Start of EXERCISE MATERIALS

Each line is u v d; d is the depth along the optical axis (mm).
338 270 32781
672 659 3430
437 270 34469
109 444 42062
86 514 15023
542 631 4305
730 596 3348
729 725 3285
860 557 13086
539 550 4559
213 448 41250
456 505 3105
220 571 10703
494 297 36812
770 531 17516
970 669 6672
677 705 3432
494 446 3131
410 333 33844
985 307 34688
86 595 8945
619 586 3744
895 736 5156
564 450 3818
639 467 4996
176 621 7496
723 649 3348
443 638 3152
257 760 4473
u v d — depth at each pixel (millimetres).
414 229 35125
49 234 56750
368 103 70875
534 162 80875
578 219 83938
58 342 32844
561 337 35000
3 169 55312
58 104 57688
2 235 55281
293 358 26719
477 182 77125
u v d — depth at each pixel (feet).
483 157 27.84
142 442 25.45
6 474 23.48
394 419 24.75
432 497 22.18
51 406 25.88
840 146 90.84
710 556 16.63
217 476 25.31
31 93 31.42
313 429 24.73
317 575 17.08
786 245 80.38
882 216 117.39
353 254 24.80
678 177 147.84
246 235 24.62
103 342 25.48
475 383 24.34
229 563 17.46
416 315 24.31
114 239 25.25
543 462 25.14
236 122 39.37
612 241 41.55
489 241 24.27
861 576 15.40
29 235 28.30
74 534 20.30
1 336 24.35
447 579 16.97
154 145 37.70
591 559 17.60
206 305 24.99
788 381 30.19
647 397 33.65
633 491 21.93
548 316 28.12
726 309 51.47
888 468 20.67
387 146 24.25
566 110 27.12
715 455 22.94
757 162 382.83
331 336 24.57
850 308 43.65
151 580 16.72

End of EXERCISE MATERIALS

— WHAT YOU WILL DO —
Check each line of the records above, and copy those that hold the word "depth".

— ANSWER TO THE PROBLEM —
Each line is u v d; d is the depth along the optical axis (mm).
u v d — depth at each pixel (millimetres).
u v d — depth at each pixel (feet).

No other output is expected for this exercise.